··· TRECHO DO DOCUMENTO ···

Inovadoras, capacitações incentivam a participação de mulheres em programas de manejo integrado do fogo

Projeto busca diversidade de gênero e de culturas, entre elas indígenas, em ações de prevenção a incêndios

A troca de experiências, os diferentes olhares em busca de um objetivo comum e a construção conjunta de soluções estão entre os aprendizados obtidos durante dois cursos sobre manejo integrado do fogo destinados exclusivamente a mulheres. As capacitações foram realizadas a distância, em janeiro, como parte de uma iniciativa inovadora, e contaram com a participação de 52 mulheres, entre elas indígenas que vivem na Amazônia.

Os cursos fazem parte do FOGO, Programa Regional do Fogo para a América do Sul, criado em 2020 em resposta ao aumento de incêndios florestais. É realizado pelo Serviço Florestal dos Estados Unidos (USFS), com o apoio da USAID, em quatro países: Brasil, Colômbia, Equador e Peru. Reúne parceiros na região, possibilitando aos brigadistas norte-americanos compartilhar sua experiência e conhecimento com especialistas dos outros países. 

Para Vanessa Xerente, uma das indígenas da etnia Xerente e liderança da equipe de brigadistas da comunidade, a capacitação abre um leque de oportunidades, que serão aliadas à experiência dos anciãos para beneficiar as comunidades.

 

“Os cursos são muito ricos.

Ampliam nosso conhecimento.

A palavra é gratidão", diz a indígena.

 

E completa: "Com certeza, aplicar o que aprendemos na prática será bem emocionante e de grande importância para nosso povo. Vamos inserir o conhecimento do curso ao que já aprendemos com a experiência dos nossos anciãos, enriquecendo o trabalho”, relata.

O programa trabalha com diversas entidades oficiais e privadas, universidades e comunidades indígenas para aprimorar os recursos técnicos e humanos da região, especialmente no território amazônico. No Brasil, a parceria inclui o Instituto Chico Mendes de Conservação da Biodiversidade (ICMBio) e o Instituto Brasileiro do Meio Ambiente e dos Recursos Naturais Renováveis (Ibama).

“O programa FOGO nos ajudou a estabelecer uma estratégia para oferecer uma metodologia de treinamento de incêndio abrangente e compartilhada com países da América do Sul. À medida que traduzimos, examinamos e adaptamos cursos, coordenamos com os principais profissionais institucionais em cada país”, afirma Jayleen Vera, coordenadora do programa Brasil do Serviço Florestal dos Estados Unidos.

Os cursos realizados foram o “S 190 - Introdução ao Comportamento do Fogo para os Incêndios Florestais”, entre os dias 12 e 14 de janeiro, e o “FI 110 - Observação de incêndios florestais e proteção de cena de origem para primeiras brigadistas”, nos dias 19 e 20.  São brigadistas que chegam à cena de uma queimada e executam ações como a compreensão do comportamento básico dos incêndios e o apoio à investigação, além da análise de indicadores dos padrões de fogo e suas várias causas.

··· OS DADOS ···

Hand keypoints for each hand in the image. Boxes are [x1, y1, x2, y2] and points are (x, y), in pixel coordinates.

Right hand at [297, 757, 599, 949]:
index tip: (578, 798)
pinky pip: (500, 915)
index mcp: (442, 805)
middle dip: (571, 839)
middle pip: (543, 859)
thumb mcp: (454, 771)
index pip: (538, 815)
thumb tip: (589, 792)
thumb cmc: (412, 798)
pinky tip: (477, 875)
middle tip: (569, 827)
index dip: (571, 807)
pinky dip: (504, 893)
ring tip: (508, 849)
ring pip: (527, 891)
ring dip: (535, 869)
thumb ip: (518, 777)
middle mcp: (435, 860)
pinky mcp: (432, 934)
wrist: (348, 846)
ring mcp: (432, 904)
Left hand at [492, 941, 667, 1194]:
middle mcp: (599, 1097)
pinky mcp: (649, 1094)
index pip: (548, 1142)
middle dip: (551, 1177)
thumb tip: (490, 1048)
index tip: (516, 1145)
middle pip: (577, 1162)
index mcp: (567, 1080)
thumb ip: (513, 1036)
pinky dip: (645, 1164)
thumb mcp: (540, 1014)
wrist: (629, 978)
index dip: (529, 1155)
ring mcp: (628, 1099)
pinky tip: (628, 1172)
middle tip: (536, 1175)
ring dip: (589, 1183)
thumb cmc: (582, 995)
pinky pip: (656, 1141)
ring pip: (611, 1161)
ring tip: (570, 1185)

···
··· OS DADOS ···

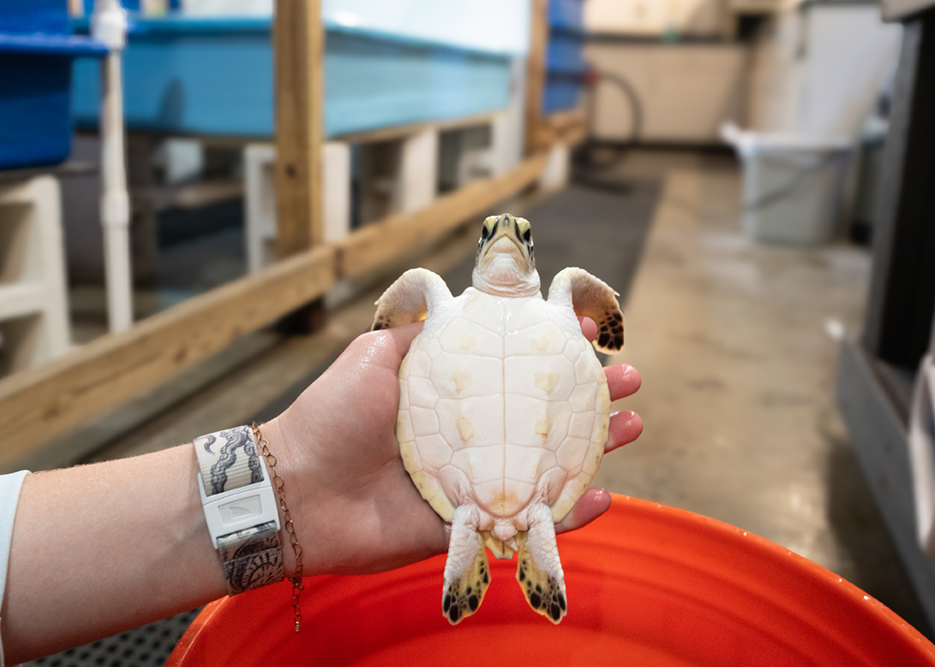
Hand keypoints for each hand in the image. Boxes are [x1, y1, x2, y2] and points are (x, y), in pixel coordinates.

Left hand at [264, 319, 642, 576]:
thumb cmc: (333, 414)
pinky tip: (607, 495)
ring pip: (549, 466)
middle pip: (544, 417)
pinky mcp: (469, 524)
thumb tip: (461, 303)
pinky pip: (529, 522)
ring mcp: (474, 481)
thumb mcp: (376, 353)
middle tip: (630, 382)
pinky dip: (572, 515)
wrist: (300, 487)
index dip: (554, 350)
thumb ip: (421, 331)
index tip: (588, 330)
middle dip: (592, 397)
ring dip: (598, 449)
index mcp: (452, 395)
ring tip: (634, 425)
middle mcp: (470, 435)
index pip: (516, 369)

···

• [TAREFA A]: Reescreva o trecho começando em "Para Vanessa Xerente, uma" e seguindo até "Ampliam nosso conhecimento.", com "anciãos" trocado por "mais velhos".
• [TAREFA B]: De acordo com o trecho, quantas mulheres participaram dos dois cursos de manejo integrado do fogo?
Os dados não têm nenhuma relação com o trecho.

• [RESULTADO A]:
Para Vanessa Xerente, uma das indígenas da etnia Xerente e liderança da equipe de brigadistas da comunidade, a capacitação abre um leque de oportunidades, que serão aliadas à experiência dos mais velhos para beneficiar as comunidades.

 

“Os cursos são muito ricos.

Ampliam nosso conhecimento.

• [RESULTADO B]: 52 mulheres.